<<<<

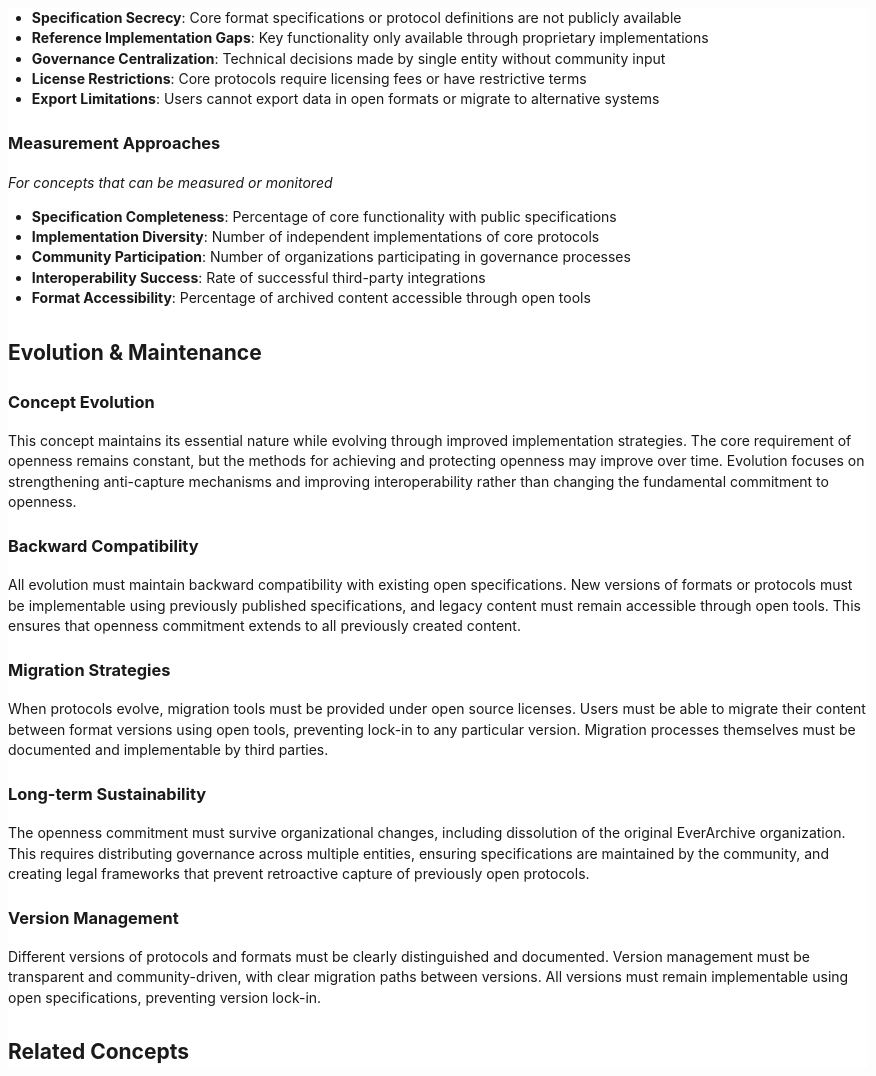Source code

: - **Specification Secrecy**: Core format specifications or protocol definitions are not publicly available
- **Reference Implementation Gaps**: Key functionality only available through proprietary implementations
- **Governance Centralization**: Technical decisions made by single entity without community input
- **License Restrictions**: Core protocols require licensing fees or have restrictive terms
- **Export Limitations**: Users cannot export data in open formats or migrate to alternative systems

### Measurement Approaches
*For concepts that can be measured or monitored*

- **Specification Completeness**: Percentage of core functionality with public specifications
- **Implementation Diversity**: Number of independent implementations of core protocols
- **Community Participation**: Number of organizations participating in governance processes
- **Interoperability Success**: Rate of successful third-party integrations
- **Format Accessibility**: Percentage of archived content accessible through open tools

## Evolution & Maintenance

### Concept Evolution
This concept maintains its essential nature while evolving through improved implementation strategies. The core requirement of openness remains constant, but the methods for achieving and protecting openness may improve over time. Evolution focuses on strengthening anti-capture mechanisms and improving interoperability rather than changing the fundamental commitment to openness.

### Backward Compatibility
All evolution must maintain backward compatibility with existing open specifications. New versions of formats or protocols must be implementable using previously published specifications, and legacy content must remain accessible through open tools. This ensures that openness commitment extends to all previously created content.

### Migration Strategies
When protocols evolve, migration tools must be provided under open source licenses. Users must be able to migrate their content between format versions using open tools, preventing lock-in to any particular version. Migration processes themselves must be documented and implementable by third parties.

### Long-term Sustainability
The openness commitment must survive organizational changes, including dissolution of the original EverArchive organization. This requires distributing governance across multiple entities, ensuring specifications are maintained by the community, and creating legal frameworks that prevent retroactive capture of previously open protocols.

### Version Management
Different versions of protocols and formats must be clearly distinguished and documented. Version management must be transparent and community-driven, with clear migration paths between versions. All versions must remain implementable using open specifications, preventing version lock-in.

## Related Concepts
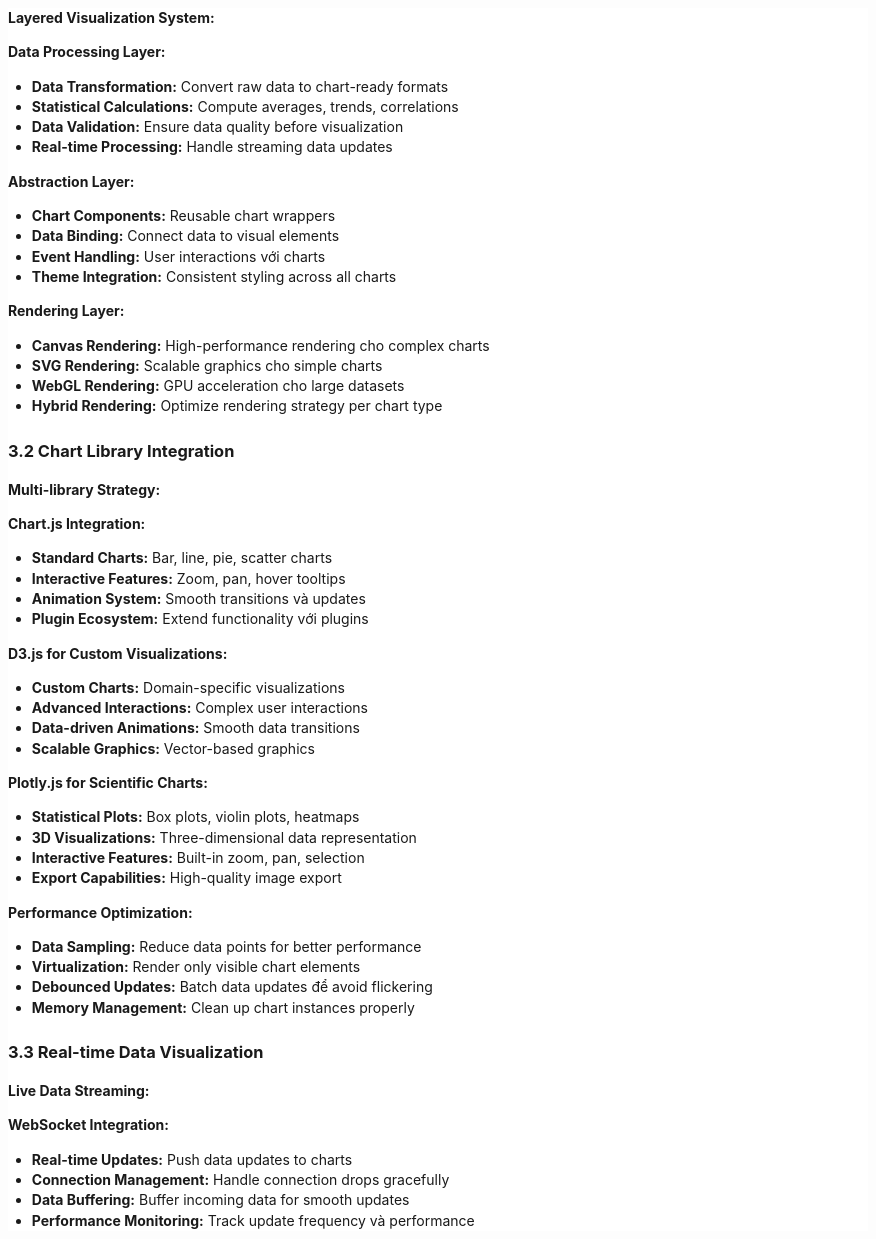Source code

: **Layered Visualization System:**

**Data Processing Layer:**
- **Data Transformation:** Convert raw data to chart-ready formats
- **Statistical Calculations:** Compute averages, trends, correlations
- **Data Validation:** Ensure data quality before visualization
- **Real-time Processing:** Handle streaming data updates

**Abstraction Layer:**
- **Chart Components:** Reusable chart wrappers
- **Data Binding:** Connect data to visual elements
- **Event Handling:** User interactions với charts
- **Theme Integration:** Consistent styling across all charts

**Rendering Layer:**
- **Canvas Rendering:** High-performance rendering cho complex charts
- **SVG Rendering:** Scalable graphics cho simple charts
- **WebGL Rendering:** GPU acceleration cho large datasets
- **Hybrid Rendering:** Optimize rendering strategy per chart type

### 3.2 Chart Library Integration

**Multi-library Strategy:**

**Chart.js Integration:**
- **Standard Charts:** Bar, line, pie, scatter charts
- **Interactive Features:** Zoom, pan, hover tooltips
- **Animation System:** Smooth transitions và updates
- **Plugin Ecosystem:** Extend functionality với plugins

**D3.js for Custom Visualizations:**
- **Custom Charts:** Domain-specific visualizations
- **Advanced Interactions:** Complex user interactions
- **Data-driven Animations:** Smooth data transitions
- **Scalable Graphics:** Vector-based graphics

**Plotly.js for Scientific Charts:**
- **Statistical Plots:** Box plots, violin plots, heatmaps
- **3D Visualizations:** Three-dimensional data representation
- **Interactive Features:** Built-in zoom, pan, selection
- **Export Capabilities:** High-quality image export

**Performance Optimization:**
- **Data Sampling:** Reduce data points for better performance
- **Virtualization:** Render only visible chart elements
- **Debounced Updates:** Batch data updates để avoid flickering
- **Memory Management:** Clean up chart instances properly

### 3.3 Real-time Data Visualization

**Live Data Streaming:**

**WebSocket Integration:**
- **Real-time Updates:** Push data updates to charts
- **Connection Management:** Handle connection drops gracefully
- **Data Buffering:** Buffer incoming data for smooth updates
- **Performance Monitoring:** Track update frequency và performance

>>>>

### [WRITTEN TASK]
Provide the lines again, unchanged, from where the data above begins through the line containing "### Migration Strategies", both ends included, omitting pictures and adding nothing.

### [FINAL ANSWER]
Source code

: - **Specification Secrecy**: Core format specifications or protocol definitions are not publicly available
- **Reference Implementation Gaps**: Key functionality only available through proprietary implementations
- **Governance Centralization**: Technical decisions made by single entity without community input
- **License Restrictions**: Core protocols require licensing fees or have restrictive terms
- **Export Limitations**: Users cannot export data in open formats or migrate to alternative systems

### Measurement Approaches
*For concepts that can be measured or monitored*

- **Specification Completeness**: Percentage of core functionality with public specifications
- **Implementation Diversity**: Number of independent implementations of core protocols
- **Community Participation**: Number of organizations participating in governance processes
- **Interoperability Success**: Rate of successful third-party integrations
- **Format Accessibility**: Percentage of archived content accessible through open tools

## Evolution & Maintenance

### Concept Evolution
This concept maintains its essential nature while evolving through improved implementation strategies. The core requirement of openness remains constant, but the methods for achieving and protecting openness may improve over time. Evolution focuses on strengthening anti-capture mechanisms and improving interoperability rather than changing the fundamental commitment to openness.

### Backward Compatibility
All evolution must maintain backward compatibility with existing open specifications. New versions of formats or protocols must be implementable using previously published specifications, and legacy content must remain accessible through open tools. This ensures that openness commitment extends to all previously created content.

### Migration Strategies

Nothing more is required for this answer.